• GIVEN INSTRUCTION:
Rewrite every line of the material below as a numbered list, skipping any blank lines and leaving out the pictures.

• DATA RECORDS:
* * * * * * * * *
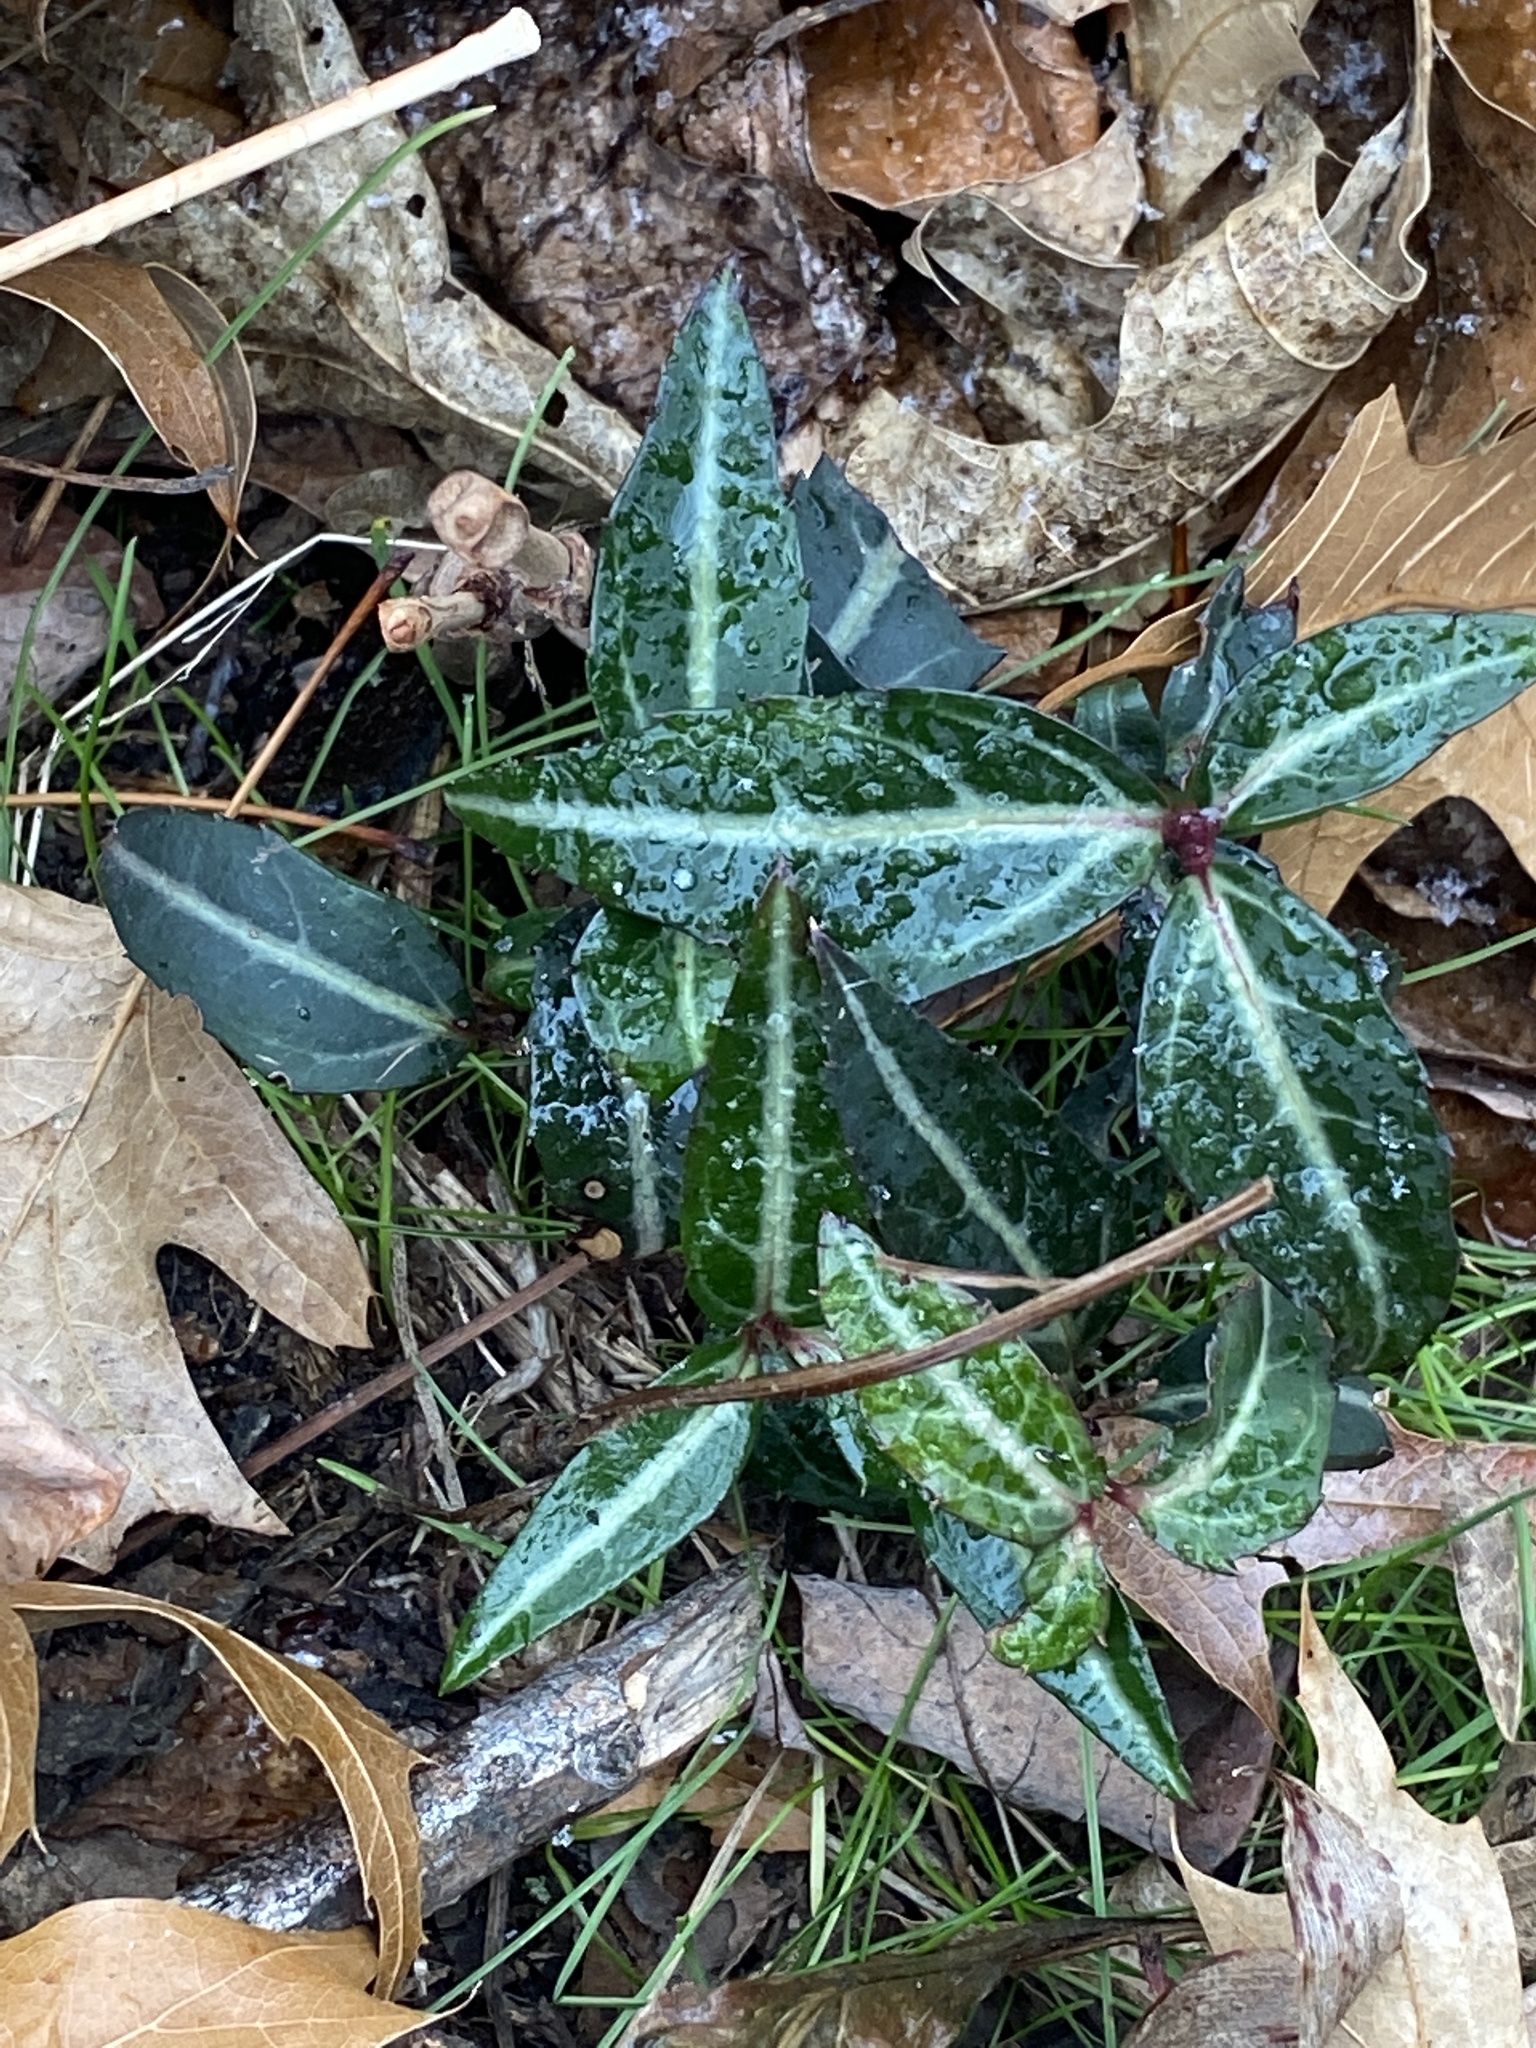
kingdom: Plantae
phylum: Tracheophyta
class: Magnoliopsida
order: Ericales
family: Ericaceae
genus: Chimaphila
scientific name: Chimaphila maculata
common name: Spotted pipsissewa
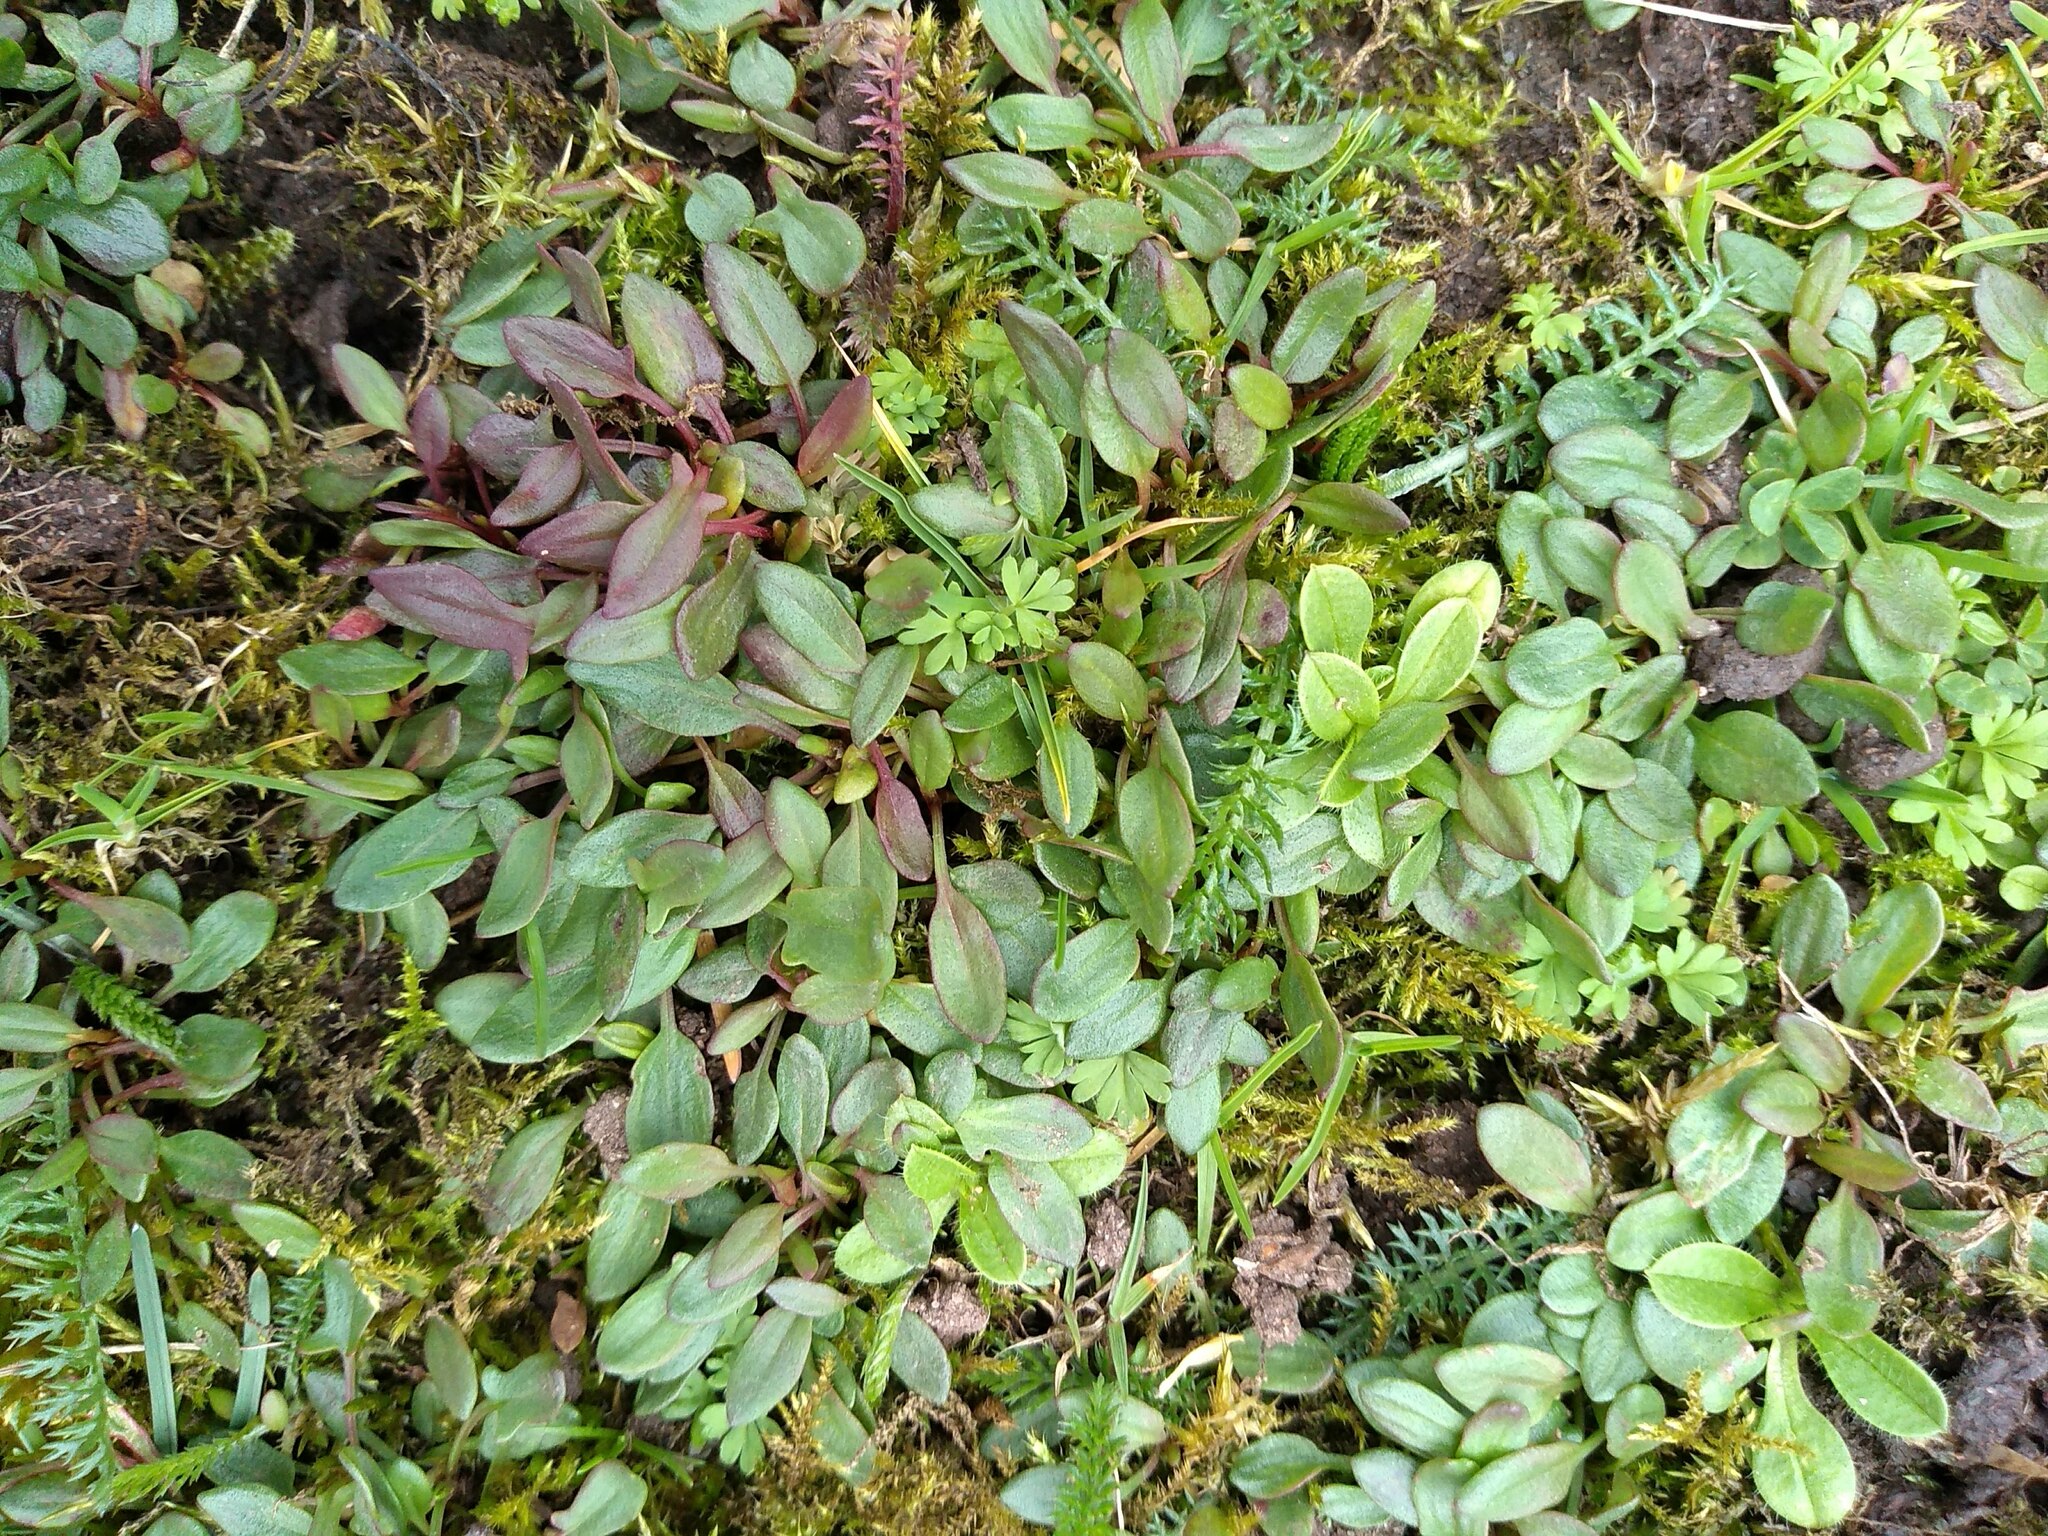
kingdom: Plantae
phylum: Tracheophyta
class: Magnoliopsida
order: Caryophyllales
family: Polygonaceae
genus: Rumex
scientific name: Rumex acetosella
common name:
* * * * * * * * *
• FULL RESPONSE:
1. kingdom: Plantae
2. phylum: Tracheophyta
3. class: Magnoliopsida
4. order: Ericales
5. family: Ericaceae
6. genus: Chimaphila
7. scientific name: Chimaphila maculata
8. common name: Spotted pipsissewa
9. kingdom: Plantae
10. phylum: Tracheophyta
11. class: Magnoliopsida
12. order: Caryophyllales
13. family: Polygonaceae
14. genus: Rumex
15. scientific name: Rumex acetosella
16. common name:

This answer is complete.